Merkel evokes EU 'peace project' amid Ukraine crisis
German Chancellor Angela Merkel on Saturday wrapped up the European election campaign for her conservative CDU party, calling the EU a "peace project" that was especially relevant during the crisis in Ukraine.
"Our task today is to again drive forward the peace project and -- especially in view of Ukraine -- to again and again talk to Russia, to again extend our hand, even if we don't always agree with everything" it does, she said.
Hailing the now 28-member EU for bringing peace after World War II, she said, "we solve our conflicts differently today, not with war, but with peaceful talks," German news agency DPA reported.
Merkel, speaking in the southwestern city of Worms, said she wanted her Christian Democrats to emerge the winners in Germany's vote as part of the European parliamentary elections on Sunday.
Addressing the ongoing financial woes of some EU member states, she again spoke out against a pooling of debt, while pledging to help countries in need that are ready to implement necessary economic reforms.
"We stand in solidarity, we help, but we also require those who need the help to do their homework," she said.
The European lead candidate of the centre-left Social Democrats, Martin Schulz, a German, also evoked the memory and lessons of World War II, in a campaign speech in Frankfurt.
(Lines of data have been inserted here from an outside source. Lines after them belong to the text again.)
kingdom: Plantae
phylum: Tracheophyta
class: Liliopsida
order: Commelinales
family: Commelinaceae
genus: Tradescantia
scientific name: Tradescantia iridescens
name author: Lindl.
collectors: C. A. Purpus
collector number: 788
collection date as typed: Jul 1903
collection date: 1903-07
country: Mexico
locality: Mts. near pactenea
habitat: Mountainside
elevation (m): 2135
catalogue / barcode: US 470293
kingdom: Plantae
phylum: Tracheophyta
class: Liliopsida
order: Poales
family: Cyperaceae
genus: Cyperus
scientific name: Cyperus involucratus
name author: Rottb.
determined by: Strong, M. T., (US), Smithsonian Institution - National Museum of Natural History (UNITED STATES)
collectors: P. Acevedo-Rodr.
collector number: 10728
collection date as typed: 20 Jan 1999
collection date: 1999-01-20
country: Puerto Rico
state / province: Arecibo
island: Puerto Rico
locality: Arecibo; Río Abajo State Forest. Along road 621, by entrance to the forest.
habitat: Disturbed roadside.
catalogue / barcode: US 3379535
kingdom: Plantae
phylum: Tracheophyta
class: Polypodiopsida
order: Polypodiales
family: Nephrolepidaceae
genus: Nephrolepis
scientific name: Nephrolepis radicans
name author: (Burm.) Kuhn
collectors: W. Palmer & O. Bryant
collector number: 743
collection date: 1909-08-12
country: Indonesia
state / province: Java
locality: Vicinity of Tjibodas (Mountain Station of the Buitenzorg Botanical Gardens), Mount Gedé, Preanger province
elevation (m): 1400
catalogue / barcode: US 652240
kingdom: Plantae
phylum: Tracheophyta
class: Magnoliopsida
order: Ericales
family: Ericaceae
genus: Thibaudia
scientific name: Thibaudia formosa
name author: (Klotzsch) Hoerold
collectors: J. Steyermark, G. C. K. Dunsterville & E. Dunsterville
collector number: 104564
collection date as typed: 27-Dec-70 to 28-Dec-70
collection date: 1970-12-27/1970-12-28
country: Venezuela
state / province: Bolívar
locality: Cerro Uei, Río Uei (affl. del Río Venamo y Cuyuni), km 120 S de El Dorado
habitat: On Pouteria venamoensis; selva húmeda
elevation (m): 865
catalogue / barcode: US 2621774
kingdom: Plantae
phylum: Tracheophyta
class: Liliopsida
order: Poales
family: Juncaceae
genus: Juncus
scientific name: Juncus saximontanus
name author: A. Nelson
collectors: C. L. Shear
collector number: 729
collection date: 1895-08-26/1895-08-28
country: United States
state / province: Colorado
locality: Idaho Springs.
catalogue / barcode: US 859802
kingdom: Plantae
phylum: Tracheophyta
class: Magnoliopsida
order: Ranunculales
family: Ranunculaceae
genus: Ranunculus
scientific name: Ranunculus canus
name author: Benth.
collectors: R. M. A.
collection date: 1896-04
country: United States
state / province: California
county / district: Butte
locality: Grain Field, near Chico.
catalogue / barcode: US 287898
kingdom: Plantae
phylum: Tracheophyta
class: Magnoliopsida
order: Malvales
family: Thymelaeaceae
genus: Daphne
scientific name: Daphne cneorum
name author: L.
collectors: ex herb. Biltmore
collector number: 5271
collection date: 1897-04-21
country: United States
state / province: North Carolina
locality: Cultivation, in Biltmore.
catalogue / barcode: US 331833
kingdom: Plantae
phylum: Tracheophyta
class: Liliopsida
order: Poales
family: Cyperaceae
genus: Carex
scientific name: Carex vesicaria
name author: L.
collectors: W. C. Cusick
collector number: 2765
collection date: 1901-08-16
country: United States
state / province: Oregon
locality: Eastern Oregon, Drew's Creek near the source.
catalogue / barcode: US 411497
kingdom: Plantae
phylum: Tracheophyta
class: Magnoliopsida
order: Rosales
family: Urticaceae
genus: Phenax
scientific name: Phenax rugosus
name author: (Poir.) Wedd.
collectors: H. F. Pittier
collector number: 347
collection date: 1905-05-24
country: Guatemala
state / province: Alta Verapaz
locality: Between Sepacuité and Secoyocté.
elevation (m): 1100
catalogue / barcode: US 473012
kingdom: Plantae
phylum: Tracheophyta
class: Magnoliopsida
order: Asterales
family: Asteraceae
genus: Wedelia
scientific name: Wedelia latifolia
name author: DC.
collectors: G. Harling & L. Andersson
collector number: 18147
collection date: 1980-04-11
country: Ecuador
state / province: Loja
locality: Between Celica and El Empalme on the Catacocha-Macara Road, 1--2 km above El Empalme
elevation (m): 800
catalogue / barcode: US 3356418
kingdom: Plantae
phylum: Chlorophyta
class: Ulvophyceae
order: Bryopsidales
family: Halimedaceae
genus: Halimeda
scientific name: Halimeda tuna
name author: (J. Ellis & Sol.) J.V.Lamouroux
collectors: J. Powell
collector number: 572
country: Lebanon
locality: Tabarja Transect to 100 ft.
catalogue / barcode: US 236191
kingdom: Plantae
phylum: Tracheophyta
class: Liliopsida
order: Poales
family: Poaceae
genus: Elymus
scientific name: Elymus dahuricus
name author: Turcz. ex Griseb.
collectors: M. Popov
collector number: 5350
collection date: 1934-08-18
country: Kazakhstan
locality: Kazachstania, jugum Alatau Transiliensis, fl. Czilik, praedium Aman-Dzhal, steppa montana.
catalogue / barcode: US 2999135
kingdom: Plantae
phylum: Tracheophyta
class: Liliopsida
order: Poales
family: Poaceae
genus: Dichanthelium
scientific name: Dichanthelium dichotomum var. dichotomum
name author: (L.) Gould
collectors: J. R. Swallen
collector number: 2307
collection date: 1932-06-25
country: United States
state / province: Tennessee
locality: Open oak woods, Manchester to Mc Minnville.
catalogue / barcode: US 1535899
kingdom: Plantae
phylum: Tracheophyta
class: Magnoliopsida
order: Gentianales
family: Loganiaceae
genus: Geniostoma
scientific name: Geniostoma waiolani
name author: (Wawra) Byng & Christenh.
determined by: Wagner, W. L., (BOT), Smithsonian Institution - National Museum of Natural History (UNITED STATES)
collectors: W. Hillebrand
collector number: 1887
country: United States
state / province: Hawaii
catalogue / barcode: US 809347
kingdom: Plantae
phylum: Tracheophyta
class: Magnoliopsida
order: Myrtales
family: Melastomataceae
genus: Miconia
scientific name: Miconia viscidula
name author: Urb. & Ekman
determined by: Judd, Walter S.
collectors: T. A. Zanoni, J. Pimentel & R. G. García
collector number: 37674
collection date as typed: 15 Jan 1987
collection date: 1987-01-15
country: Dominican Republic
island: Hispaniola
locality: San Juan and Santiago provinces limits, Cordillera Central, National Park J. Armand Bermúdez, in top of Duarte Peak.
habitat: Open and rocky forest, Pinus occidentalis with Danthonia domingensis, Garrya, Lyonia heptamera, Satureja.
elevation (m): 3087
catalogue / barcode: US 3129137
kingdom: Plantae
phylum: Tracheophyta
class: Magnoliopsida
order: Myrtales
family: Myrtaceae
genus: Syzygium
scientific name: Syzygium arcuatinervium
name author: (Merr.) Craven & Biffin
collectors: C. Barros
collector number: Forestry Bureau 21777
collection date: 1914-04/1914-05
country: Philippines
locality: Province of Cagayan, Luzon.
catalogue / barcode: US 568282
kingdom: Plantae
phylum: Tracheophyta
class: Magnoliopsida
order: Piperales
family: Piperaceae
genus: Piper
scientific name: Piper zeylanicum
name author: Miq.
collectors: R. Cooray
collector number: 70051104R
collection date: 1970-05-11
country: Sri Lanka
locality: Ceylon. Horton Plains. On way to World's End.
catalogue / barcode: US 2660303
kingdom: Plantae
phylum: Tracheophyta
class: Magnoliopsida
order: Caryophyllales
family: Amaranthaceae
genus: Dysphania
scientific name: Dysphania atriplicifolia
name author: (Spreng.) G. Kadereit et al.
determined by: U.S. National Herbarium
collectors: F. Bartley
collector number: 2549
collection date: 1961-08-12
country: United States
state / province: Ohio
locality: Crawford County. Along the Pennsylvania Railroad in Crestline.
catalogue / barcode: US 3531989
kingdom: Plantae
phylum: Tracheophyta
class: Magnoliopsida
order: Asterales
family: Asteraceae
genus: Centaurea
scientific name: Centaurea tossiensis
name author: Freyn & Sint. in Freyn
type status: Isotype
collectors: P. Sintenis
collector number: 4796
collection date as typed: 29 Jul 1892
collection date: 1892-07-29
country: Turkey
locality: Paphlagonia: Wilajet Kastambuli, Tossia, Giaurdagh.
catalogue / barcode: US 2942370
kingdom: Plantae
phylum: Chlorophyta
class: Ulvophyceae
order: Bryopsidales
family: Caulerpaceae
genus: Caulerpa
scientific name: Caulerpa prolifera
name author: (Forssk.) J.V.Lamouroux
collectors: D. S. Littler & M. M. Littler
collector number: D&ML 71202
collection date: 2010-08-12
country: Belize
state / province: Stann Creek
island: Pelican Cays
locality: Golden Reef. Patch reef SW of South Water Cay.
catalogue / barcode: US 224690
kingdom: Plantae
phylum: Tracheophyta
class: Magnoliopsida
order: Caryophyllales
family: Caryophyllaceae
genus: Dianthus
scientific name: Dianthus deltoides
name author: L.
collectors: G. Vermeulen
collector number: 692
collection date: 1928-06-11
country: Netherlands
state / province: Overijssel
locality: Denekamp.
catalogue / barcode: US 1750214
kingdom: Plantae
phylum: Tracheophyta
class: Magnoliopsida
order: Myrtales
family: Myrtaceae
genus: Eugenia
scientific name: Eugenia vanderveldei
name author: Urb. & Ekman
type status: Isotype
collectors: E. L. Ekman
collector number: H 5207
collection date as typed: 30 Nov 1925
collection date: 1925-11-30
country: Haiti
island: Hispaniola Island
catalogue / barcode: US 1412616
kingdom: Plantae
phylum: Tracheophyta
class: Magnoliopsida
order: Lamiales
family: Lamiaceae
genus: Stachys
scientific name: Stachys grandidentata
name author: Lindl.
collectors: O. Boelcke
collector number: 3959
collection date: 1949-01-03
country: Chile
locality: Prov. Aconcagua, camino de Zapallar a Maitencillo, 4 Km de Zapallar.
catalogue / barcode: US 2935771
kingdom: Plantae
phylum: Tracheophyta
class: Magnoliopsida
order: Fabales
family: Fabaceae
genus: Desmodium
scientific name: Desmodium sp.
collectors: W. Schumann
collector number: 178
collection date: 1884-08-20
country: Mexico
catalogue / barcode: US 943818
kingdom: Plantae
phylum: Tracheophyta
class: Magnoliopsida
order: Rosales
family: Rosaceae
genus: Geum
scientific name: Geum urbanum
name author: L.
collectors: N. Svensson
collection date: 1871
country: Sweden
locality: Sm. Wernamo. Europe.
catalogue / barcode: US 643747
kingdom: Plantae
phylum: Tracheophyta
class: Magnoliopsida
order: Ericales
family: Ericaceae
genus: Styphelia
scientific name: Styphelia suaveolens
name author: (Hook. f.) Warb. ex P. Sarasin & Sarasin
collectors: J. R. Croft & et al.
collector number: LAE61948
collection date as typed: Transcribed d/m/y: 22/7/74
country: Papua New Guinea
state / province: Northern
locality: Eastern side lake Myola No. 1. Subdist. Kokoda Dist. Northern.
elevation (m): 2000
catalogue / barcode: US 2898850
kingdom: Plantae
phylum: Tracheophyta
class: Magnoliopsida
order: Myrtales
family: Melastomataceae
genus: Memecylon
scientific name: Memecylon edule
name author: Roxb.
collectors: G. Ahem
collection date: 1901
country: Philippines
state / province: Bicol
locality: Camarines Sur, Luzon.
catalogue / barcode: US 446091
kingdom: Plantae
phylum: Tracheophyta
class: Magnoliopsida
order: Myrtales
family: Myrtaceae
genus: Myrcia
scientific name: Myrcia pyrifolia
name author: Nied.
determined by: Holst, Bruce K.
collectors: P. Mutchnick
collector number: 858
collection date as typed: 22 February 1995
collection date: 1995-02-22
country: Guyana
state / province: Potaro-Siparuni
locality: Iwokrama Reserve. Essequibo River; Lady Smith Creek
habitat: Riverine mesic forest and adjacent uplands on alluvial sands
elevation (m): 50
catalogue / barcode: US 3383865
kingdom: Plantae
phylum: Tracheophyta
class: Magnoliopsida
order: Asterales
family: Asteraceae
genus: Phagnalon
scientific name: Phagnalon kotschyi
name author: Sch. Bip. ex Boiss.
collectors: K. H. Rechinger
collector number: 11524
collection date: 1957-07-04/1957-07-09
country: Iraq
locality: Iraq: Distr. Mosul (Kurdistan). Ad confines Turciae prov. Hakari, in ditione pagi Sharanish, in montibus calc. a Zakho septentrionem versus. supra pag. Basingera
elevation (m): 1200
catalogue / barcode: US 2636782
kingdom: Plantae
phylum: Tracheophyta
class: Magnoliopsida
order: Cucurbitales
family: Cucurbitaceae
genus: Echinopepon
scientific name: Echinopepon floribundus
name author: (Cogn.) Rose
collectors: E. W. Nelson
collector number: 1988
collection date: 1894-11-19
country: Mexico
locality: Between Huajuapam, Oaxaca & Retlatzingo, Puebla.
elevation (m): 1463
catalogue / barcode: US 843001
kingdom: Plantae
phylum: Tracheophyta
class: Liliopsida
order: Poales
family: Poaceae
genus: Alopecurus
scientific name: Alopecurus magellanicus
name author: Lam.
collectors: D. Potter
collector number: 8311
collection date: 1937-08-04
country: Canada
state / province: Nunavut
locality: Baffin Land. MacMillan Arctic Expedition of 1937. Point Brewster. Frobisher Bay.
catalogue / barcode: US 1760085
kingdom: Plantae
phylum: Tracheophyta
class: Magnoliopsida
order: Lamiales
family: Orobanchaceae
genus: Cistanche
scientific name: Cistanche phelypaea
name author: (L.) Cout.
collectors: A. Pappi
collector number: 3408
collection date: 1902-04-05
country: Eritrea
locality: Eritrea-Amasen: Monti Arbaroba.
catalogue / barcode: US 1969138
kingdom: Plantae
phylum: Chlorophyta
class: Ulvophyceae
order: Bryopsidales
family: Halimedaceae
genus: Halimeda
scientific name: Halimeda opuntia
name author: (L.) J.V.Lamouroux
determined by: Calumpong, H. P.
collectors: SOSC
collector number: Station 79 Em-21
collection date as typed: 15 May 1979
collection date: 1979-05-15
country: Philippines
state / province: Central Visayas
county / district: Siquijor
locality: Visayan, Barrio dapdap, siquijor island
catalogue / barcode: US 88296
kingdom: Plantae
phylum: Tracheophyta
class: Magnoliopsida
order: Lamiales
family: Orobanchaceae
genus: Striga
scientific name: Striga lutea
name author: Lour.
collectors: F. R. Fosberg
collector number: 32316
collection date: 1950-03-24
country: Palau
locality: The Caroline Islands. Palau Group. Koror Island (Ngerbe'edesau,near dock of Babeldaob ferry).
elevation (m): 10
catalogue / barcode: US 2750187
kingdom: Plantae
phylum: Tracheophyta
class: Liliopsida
In an election where populist and anti-immigrant parties are expected to make strong gains in many countries, he urged citizens to counter the rise of right-wing and anti-EU groups.
"They are the same ones who again propagate nationalist rhetoric, anti-Semitism, hatred and xenophobia," he said.
More than 64 million voters in the EU's most populous nation -- including 61 million Germans and almost three million other EU citizens living there -- are eligible to vote Sunday.
Germany will send 96 legislators to the 766-seat European parliament.
A recent German court ruling that eliminated a three-percent threshold to enter parliament is expected to give a boost to small fringe parties including the far-right National Democratic Party of Germany (NPD), while the eurosceptic Alternative for Germany (AFD) is also expected to win seats for the first time.